*** Opening Document text ***

Road comedies that pair an animal and a movie star are a minor genre unto themselves. The best examples, in my opinion, involve Clint Eastwood and an orangutan named Clyde , though the recent one with Eastwood and a rooster wasn’t bad. Channing Tatum is a different kind of screen presence — sweeter, chattier, bulkier — and in “Dog,” which he directed with Reid Carolin, he amiably shares the screen with (spoiler alert!) a dog.

She is a Belgian Malinois named Lulu (played by three talented canines), and she has served in the U.S. military in Iraq and Afghanistan. So has Tatum’s character, Jackson Briggs, a former Army Ranger living in a cabin in the Northwest. A history of brain injuries has kept him out of action, but he hopes that a good word from his commanding officer will give him a chance to go back overseas.

To make that happen, Jackson agrees to accompany Lulu from Fort Lewis, Wash., to Nogales, Ariz. The reason for the road trip is the funeral of her handler, a Ranger whose death in a car crash haunts Jackson and the film. While “Dog” is a man-beast buddy movie, it’s also preoccupied with grief, trauma and the challenges of post-combat life. Lulu and Jackson are both wounded warriors who must learn to trust each other and help each other heal.

*** Closing Document text ***

**Problem set**
[1] Answer these questions from the review of "Dog":
(a) What breed of dog is Lulu?
(b) Where is Jackson Briggs living when the story begins?
(c) What event is the road trip to Nogales for?
[2] Write the next part of the review of the film "Dog", picking up after its final sentence.

*** Opening Provided data ***

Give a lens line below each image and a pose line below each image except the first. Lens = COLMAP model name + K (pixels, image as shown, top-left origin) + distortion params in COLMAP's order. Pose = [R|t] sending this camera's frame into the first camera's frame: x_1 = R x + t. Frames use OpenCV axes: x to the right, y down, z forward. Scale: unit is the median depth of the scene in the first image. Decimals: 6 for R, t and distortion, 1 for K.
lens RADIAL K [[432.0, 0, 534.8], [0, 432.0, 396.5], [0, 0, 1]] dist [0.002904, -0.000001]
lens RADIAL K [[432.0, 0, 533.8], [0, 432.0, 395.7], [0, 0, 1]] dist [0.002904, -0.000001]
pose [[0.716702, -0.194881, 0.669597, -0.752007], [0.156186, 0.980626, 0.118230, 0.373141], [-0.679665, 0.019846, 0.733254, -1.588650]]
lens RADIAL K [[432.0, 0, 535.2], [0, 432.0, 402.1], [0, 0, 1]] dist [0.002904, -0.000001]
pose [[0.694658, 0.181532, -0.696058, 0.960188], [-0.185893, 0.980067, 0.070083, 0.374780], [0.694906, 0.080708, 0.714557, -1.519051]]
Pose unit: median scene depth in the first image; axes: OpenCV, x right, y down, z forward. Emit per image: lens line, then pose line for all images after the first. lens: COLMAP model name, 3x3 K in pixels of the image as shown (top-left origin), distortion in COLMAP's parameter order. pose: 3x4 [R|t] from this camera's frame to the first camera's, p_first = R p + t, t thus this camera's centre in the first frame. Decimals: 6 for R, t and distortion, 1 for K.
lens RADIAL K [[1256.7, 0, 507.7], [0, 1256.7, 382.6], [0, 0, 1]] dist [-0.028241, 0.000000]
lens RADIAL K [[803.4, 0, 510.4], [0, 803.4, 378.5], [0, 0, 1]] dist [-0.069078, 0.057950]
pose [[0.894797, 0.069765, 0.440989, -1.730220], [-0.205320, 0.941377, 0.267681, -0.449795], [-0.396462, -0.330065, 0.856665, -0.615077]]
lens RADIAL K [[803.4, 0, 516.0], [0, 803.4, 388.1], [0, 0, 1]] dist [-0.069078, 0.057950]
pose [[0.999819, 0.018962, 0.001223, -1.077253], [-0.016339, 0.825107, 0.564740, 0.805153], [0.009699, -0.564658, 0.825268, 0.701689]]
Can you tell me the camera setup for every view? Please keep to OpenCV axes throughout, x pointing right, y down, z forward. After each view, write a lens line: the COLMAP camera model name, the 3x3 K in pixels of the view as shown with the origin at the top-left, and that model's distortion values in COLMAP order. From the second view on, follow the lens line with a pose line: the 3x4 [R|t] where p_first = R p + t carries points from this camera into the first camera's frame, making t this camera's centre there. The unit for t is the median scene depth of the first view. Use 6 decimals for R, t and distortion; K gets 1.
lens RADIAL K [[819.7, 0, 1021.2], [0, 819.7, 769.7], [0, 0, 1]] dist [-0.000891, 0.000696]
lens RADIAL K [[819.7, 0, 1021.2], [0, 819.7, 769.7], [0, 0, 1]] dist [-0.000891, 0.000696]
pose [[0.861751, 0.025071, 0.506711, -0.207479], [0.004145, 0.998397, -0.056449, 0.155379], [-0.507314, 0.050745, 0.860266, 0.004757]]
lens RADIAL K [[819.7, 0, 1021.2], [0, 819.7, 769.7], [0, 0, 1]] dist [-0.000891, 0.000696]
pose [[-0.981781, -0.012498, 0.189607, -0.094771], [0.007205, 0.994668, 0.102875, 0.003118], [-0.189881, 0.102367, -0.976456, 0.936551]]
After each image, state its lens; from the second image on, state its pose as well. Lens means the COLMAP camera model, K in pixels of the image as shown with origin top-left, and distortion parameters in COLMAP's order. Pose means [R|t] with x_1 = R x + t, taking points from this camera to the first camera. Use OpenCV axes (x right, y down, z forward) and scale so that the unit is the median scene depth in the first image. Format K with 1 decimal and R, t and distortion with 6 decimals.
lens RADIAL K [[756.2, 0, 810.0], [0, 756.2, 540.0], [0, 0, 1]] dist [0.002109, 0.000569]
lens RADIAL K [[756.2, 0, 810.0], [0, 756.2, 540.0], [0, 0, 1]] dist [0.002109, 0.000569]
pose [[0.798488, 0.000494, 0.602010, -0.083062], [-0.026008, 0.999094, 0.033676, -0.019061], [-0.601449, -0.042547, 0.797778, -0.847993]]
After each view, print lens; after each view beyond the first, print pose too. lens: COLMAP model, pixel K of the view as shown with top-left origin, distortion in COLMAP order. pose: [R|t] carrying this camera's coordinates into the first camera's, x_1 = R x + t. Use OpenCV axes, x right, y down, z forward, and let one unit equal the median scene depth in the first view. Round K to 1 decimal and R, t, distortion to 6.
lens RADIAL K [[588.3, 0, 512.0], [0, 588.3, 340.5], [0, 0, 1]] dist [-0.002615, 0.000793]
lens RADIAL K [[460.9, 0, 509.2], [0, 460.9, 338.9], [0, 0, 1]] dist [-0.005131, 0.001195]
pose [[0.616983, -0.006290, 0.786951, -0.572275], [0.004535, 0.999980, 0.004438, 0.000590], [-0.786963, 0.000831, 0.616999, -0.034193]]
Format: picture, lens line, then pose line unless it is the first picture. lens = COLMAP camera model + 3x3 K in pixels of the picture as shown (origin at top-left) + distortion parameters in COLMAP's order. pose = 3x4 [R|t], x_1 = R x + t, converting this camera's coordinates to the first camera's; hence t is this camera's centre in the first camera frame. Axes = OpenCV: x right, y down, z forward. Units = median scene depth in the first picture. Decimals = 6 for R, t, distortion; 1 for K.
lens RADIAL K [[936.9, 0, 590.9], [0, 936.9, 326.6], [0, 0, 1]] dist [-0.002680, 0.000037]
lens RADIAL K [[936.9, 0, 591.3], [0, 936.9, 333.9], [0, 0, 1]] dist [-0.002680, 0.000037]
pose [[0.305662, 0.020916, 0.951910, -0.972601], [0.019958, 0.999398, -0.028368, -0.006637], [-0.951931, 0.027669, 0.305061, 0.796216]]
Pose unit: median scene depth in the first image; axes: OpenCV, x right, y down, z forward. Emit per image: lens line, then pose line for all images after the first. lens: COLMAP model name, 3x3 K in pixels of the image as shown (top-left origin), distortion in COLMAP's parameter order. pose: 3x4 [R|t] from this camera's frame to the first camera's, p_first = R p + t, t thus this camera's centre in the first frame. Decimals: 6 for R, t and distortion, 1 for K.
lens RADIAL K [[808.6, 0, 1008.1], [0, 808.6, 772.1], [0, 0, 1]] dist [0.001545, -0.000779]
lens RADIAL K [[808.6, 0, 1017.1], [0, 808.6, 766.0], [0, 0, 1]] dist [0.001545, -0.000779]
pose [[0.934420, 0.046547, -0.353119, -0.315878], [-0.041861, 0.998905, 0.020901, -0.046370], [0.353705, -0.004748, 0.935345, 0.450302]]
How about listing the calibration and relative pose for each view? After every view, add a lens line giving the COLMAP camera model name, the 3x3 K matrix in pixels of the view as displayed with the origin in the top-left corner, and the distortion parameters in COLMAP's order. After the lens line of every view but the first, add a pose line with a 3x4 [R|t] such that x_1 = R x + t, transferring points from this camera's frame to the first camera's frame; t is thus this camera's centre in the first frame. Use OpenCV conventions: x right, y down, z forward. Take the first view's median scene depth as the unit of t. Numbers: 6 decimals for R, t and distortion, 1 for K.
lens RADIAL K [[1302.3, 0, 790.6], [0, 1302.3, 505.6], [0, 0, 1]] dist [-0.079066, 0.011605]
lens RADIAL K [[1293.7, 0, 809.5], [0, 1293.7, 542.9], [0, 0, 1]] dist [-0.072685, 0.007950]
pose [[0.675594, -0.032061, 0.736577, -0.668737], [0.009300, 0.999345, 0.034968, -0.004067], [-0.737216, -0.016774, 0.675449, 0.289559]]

*** Closing Provided data ***

**Answers for the exercise**
[1]
(a) A Belgian Malinois.
(b) In a cabin in the Northwest.
(c) The funeral of Lulu's handler.

[2]
Though much is made of Lulu’s ferociousness, the film’s humor is gentle and mostly unthreatening. She chews up the seats in Jackson’s already battered Ford Bronco, disrupts his potential threesome with a pair of Tantra practitioners in Portland and causes an unfortunate ruckus in a San Francisco hotel. Jackson has variously awkward, hostile and touching human encounters, notably with New Age cannabis growers and a resentful, racist police officer.

“Dog” is unabashedly sentimental. A movie about a dog and a soldier could hardly be otherwise. Luckily, Tatum’s self-deprecating charm and Carolin’s script keep the story on the tolerable side of maudlin. It’s also circumspect about Lulu and Jackson’s experiences of war, which is vaguely understood as something horrible but also glorious. Neither one is as complex as a real dog or a real man would be, which makes the movie an easy watch, but at the cost of some credibility. It’s friendly and eager to please, but it won’t quite hunt.

Dog Rated PG-13. More barking than biting. Running time: 1 hour 30 minutes. In theaters.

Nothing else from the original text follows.